"The premise of agentic AI is that it goes a step beyond generative AI to take actions, although the term is used to describe systems with varying degrees of autonomy. As one Associated Press headline reads, "tech's newest buzzword is a mix of marketing fluff and real promise." How and when exactly Transportation will be using agentic AI isn't clear. But the technology could help with complaints management, review grant applications for compliance or analyze complex weather and traffic datasets to generate real-time alerts or recommend mitigation strategies,"
"The push for agentic AI across agencies is in line with the Trump administration's pro-AI stance. The government's CIO, Gregory Barbaccia, previously told Nextgov/FCW that AI "is the number one thing that is going to help people mitigate the staffing shortages" after the government has shed hundreds of thousands of employees, pointing to automation as the "holy grail" for federal agencies."

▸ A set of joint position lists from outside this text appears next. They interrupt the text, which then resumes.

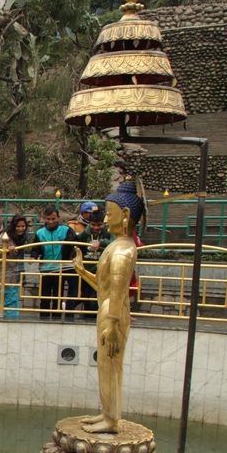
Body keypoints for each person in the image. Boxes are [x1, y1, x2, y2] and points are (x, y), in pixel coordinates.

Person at [73, 181, 144, 434]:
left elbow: (118, 290)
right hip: (108, 308)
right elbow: (105, 287)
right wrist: (82, 271)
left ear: (125, 216)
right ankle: (106, 413)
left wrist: (113, 323)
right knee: (105, 364)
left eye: (110, 213)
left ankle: (112, 419)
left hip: (113, 313)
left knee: (112, 365)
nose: (105, 219)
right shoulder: (116, 245)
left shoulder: (124, 250)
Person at [33, 206, 77, 321]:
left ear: (58, 217)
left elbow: (74, 244)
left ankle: (56, 319)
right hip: (46, 269)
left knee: (58, 296)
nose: (51, 222)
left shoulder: (66, 230)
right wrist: (33, 257)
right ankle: (44, 318)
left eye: (53, 219)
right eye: (48, 219)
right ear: (44, 219)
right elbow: (35, 248)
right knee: (45, 297)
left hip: (60, 269)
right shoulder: (40, 233)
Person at [0, 215, 28, 319]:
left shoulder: (22, 238)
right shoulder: (5, 235)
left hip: (12, 277)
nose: (21, 229)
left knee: (12, 308)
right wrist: (7, 250)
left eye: (23, 226)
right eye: (18, 226)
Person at [74, 210, 112, 320]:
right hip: (87, 272)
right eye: (93, 224)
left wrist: (101, 243)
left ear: (103, 224)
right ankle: (87, 317)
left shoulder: (107, 233)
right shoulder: (84, 234)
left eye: (99, 225)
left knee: (99, 297)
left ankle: (99, 318)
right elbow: (76, 246)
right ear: (89, 223)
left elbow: (115, 242)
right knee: (86, 296)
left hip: (102, 272)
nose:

The Transportation Department plans to deploy agentic AI agents to take actions beyond generative AI, potentially automating complaint handling, grant-compliance review, and analysis of weather and traffic data to produce real-time alerts and mitigation recommendations. Agentic systems can vary in autonomy and can perform workflows rather than only generating content. The Food and Drug Administration, the Pentagon, and the Internal Revenue Service have signaled use of agentic workflows for pre-market reviews, inspections, compliance checks, and case summarization. Federal leaders argue AI can help mitigate staffing shortages and expand automation across agencies.